GIVEN PASSAGE.
== Segment start ==
TL;DR: Ford spent years testing every variable of human-machine handoff before its BlueCruise driver-assistance system reached consumers. The company's goal was both straightforward and ambitious: to deliver hands-free driving that feels natural while keeping drivers alert enough to intervene when the system errs. Yet, as BlueCruise rolled out widely, its real-world performance has prompted both the automaker and federal regulators to reassess the trade-offs of highway-speed automation.
The National Highway Traffic Safety Administration (NHTSA) is investigating fatal crashes involving vehicles using BlueCruise, following incidents in 2024 where Fords failed to respond to stopped vehicles on highways. According to federal data, Ford has reported 32 crashes – including three fatalities – linked to its automated driving technologies since BlueCruise was introduced in 2021.
Regulators are focusing on how the system detects stationary objects, particularly in low-light conditions – a challenge that has affected driver-assist technologies across the industry.
== Segment end ==
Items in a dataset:
== Segment start ==
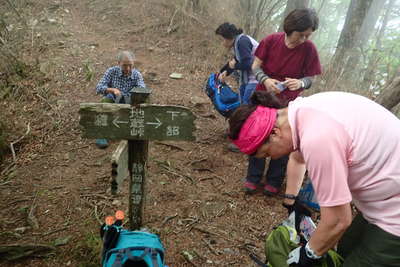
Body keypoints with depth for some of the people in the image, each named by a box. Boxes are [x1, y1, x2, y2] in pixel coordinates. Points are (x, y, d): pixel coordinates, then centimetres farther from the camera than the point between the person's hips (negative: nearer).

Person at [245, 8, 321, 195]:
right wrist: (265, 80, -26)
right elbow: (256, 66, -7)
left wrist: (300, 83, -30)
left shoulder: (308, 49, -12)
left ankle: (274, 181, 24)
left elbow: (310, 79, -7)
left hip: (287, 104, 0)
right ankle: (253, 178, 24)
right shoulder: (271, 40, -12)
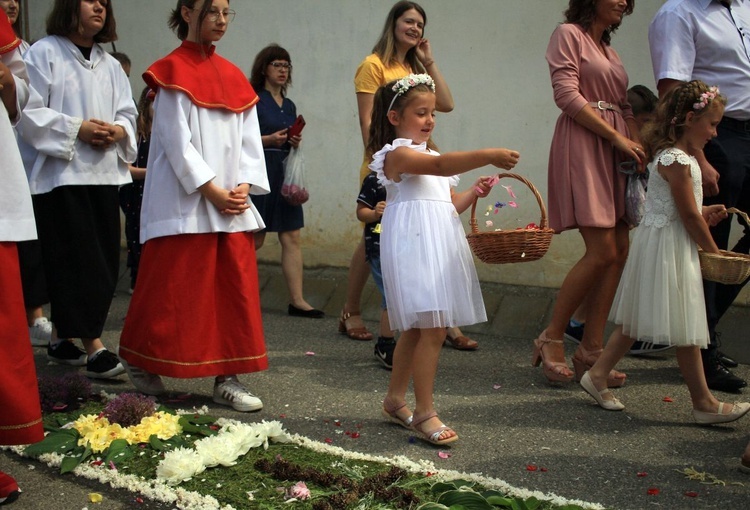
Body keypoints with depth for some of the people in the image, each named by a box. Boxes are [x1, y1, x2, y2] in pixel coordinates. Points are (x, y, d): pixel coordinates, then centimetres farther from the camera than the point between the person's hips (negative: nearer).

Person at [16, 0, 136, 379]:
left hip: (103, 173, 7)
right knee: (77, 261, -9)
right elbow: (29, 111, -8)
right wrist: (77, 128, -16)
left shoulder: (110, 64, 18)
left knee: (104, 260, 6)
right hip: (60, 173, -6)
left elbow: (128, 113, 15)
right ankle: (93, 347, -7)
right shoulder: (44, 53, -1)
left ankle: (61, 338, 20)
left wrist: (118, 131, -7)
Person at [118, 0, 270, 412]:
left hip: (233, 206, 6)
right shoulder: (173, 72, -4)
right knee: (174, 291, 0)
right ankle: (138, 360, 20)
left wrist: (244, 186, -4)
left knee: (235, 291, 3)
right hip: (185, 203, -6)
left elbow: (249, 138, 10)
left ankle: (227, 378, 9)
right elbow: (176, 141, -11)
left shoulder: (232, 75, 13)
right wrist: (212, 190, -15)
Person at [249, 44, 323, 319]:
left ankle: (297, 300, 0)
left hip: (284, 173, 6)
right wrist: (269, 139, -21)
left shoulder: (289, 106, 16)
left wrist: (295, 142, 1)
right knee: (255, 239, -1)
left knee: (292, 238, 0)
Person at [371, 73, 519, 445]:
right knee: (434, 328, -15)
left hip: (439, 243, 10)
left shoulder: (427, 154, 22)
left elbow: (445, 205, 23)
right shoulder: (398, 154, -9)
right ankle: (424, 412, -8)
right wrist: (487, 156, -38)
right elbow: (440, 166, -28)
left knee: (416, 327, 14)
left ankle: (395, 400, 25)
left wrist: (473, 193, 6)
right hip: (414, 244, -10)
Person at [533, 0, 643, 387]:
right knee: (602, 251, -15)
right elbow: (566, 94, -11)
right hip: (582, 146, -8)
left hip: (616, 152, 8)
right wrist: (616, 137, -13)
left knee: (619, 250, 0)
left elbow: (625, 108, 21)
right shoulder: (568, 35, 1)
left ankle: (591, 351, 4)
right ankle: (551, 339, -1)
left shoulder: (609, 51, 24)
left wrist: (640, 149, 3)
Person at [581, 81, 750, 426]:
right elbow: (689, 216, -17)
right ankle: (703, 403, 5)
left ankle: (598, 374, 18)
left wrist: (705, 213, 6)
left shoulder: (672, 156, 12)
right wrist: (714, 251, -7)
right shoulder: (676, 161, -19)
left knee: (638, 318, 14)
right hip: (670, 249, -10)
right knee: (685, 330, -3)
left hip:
== Segment end ==
TASKS FOR THIS EXERCISE.
1. In the passage on Ford's BlueCruise, how many crashes has Ford reported as linked to its automated driving technologies since 2021?
2. Go on with the passage on Ford's BlueCruise from where it stops.
The records are separate material, unrelated to the text.

RESPONSE LIST.
1. 32 crashes, including three fatalities.

2.
BlueCruise combines radar, cameras, and software to control steering and speed on pre-mapped highways. The system can automatically maintain lane position, adjust speed based on traffic, and issue visual and auditory alerts when a driver's attention drifts. A camera behind the steering wheel monitors eye movement to ensure vigilance. While drivers can remove their hands from the wheel, they must keep their focus on the road – a safety requirement Ford has repeatedly emphasized.
Research conducted by Ford prior to the system's launch, and recently reviewed by regulators, found that many test users misunderstood these boundaries. In an early trial using General Motors' Super Cruise for benchmarking, 80 percent of participants missed critical warning cues when the system disengaged, and a quarter assumed the car could steer itself if lane markings were lost.
Similar Ford-run studies in 2019 showed that more than half of participants pressed the wrong control buttons or incorrectly believed the system would automatically correct lane drift. Those findings prompted redesigns in dashboard displays and clearer alert phrasing – improvements Ford says addressed confusion before the system's public release.

Despite these changes, questions remain about how drivers interact with semi-autonomous technology once it leaves the lab. BlueCruise's adaptive cruise control can decelerate in traffic, but at speeds above 62 mph it stops responding to stationary objects to avoid "phantom braking" – sudden, unnecessary slowdowns triggered by bridges or roadside signs.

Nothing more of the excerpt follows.